A common refrain – in defense of everything from Zack Snyder’s Man of Steel to Rogue One – is that in these dark times, we need films and TV to be dark. This is maybe the craziest misunderstanding of art to be trotted out as an accepted truth. If there was any correlation between the political climate and what people “need” from art, it would be the opposite: that in dark times, we need art that gives us hope, and in good times, we need art to make us sceptical. “Comfort the disturbed and disturb the comfortable.” But even if we buy into the idea that art should reflect the darkness of the times, gritty retellings of stories built on hope don’t deliver on that promise. Reflecting the darkness of these times shouldn’t be hard. There’s a lot to work with: The Big Short is a comedy but it still made me so angry about the state of the world that I almost threw up, whereas Rogue One: A Star Wars Story kills off every single character, but first made sure they were all thinly-written enough that I wouldn’t care. It doesn’t tap into the darkness of the times, it’s just lazy.
The run-up to Star Trek: Discovery airing had a lot of moments of that made me apprehensive, but maybe none repulsed me more than the Vanity Fair article “How Game of Thrones Inspired Star Trek Discovery: It’s not just the redshirts who should watch their backs.” “Game of Thrones changed television. They almost made it difficult to fall in love with people because you didn’t know if they were going to be taken away from you,” Gretchen J. Berg said.
How did we get to this point, where it’s a point of praise for a show to prevent you falling in love with its characters? Where characters are thin enough that death is the only thing that can act as a meaningful threat? “It’s not just redshirts who should watch their backs,” Vanity Fair writes, in reference to nameless characters on Star Trek who would be killed off on their first appearance just to establish a threat. The idea is that that won’t be the case in Discovery, that characters we care about will die instead. But in the pilot, eight thousand Starfleet officers die pointlessly, including on-screen deaths of characters we’ve just met, and there’s no emotional resonance. There’s nothing.
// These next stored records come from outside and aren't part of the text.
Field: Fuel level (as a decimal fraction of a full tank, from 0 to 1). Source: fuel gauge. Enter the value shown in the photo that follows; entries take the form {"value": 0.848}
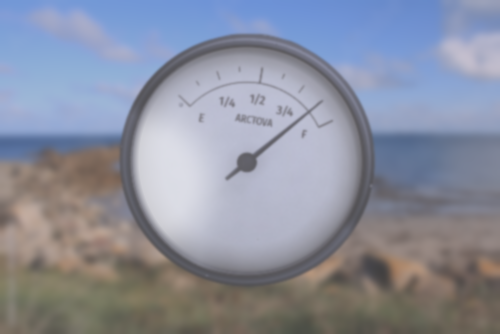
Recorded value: {"value": 0.875}
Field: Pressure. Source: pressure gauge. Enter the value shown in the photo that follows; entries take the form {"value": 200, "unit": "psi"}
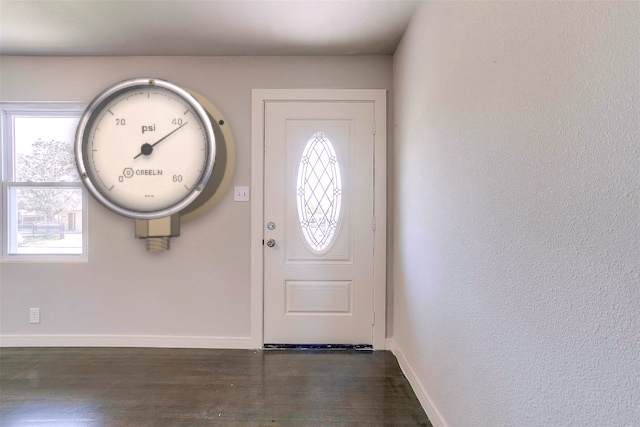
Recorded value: {"value": 42.5, "unit": "psi"}
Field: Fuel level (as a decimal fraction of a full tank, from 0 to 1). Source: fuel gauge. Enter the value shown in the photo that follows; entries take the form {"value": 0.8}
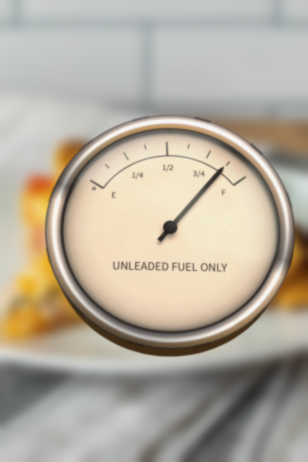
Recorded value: {"value": 0.875}
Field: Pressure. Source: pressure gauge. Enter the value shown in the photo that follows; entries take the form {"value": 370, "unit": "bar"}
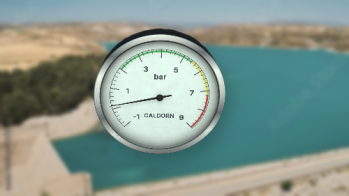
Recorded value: {"value": 0.2, "unit": "bar"}
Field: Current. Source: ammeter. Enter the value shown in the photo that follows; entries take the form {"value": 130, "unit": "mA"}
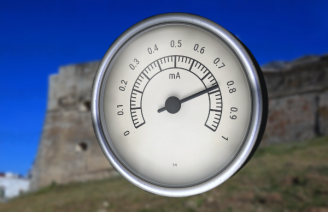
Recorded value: {"value": 0.78, "unit": "mA"}
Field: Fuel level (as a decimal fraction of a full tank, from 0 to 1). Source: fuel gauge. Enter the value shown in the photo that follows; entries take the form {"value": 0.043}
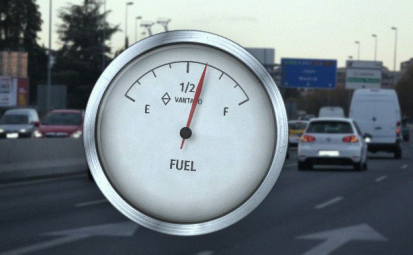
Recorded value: {"value": 0.625}
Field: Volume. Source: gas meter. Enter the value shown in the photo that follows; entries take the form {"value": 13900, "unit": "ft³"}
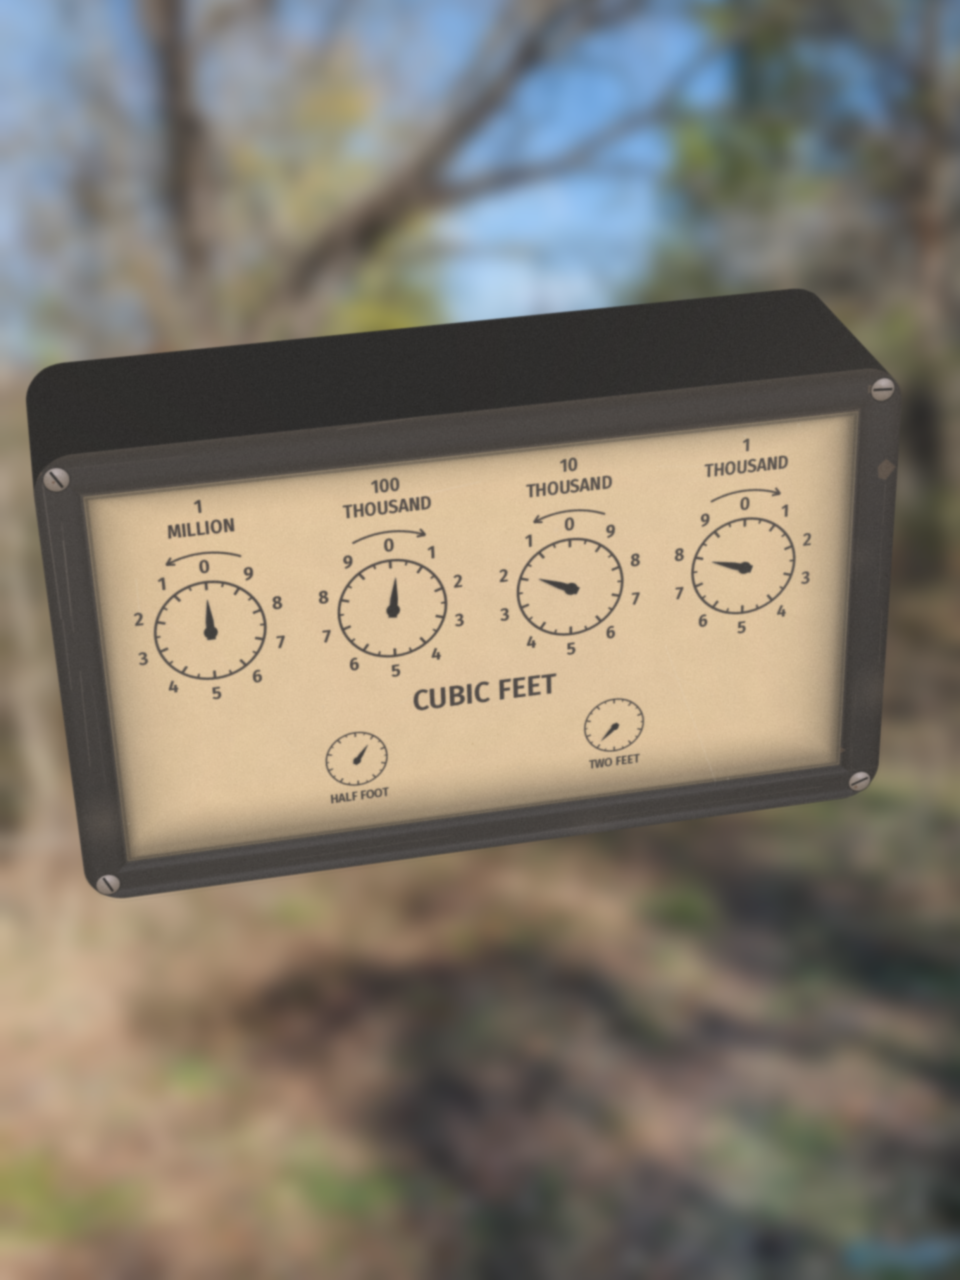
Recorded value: {"value": 1800, "unit": "ft³"}
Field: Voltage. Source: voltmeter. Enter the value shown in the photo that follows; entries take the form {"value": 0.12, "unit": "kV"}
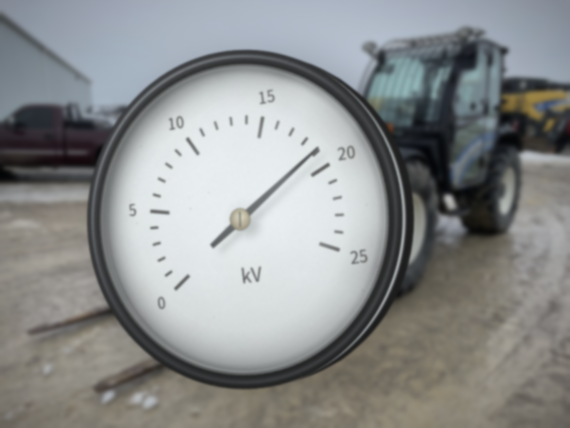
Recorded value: {"value": 19, "unit": "kV"}
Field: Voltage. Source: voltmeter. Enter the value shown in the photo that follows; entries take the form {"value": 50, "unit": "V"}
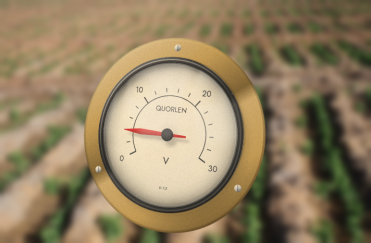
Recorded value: {"value": 4, "unit": "V"}
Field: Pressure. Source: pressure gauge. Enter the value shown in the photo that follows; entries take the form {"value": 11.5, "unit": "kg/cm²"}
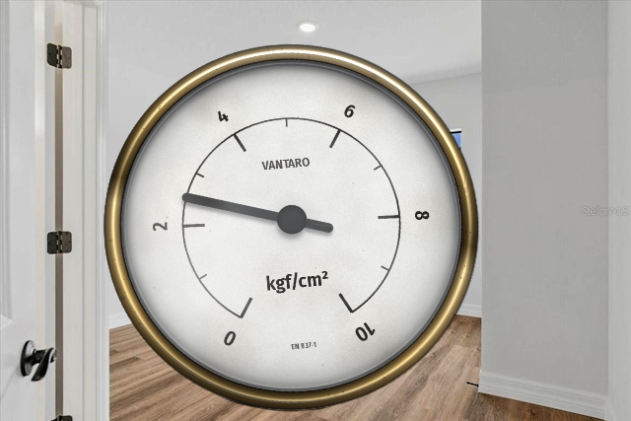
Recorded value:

Death isn’t meaningless. Death is profound. Death is an ending. Death is either the moment you cease to exist or the most drastic leap into the unknown possible. Death is the fact that our time on earth is finite, and not to be wasted. Our pop culture is clouded over with the stain of death but never asks us to think about what death means. It tricks us into believing we deal with the pain and confusion and fear and sadness tied to death, with the profound effect that the inevitability of our own deaths has on our lives, without having to do any of the work. There’s no need, since, after all, it only happens at arm’s length.
The only thing more profound than death is life itself. But they’re defined in opposition to one another: a show or film that doesn’t take death seriously can’t take life seriously. It can’t imagine stakes within a person’s internal life. It makes you afraid to fall in love, as if love is worthless if its recipient dies. It makes you afraid to mourn, because what would be the point if the character comes back in the season premiere?
A TV show with guts today would let people live. It would imagine stakes that aren’t life or death, but feel as important. It would allow us fall in love. A TV show with guts would treat death as something weighty and serious, not gratuitous shock value or a gotcha moment followed by immediate resurrection. It would allow us to mourn.
Agreed.
You can’t have a “just this once, everyone lives!” moment when everyone always lives.
The Doctor Dances would be a completely meaningless episode if they made it in the upcoming season.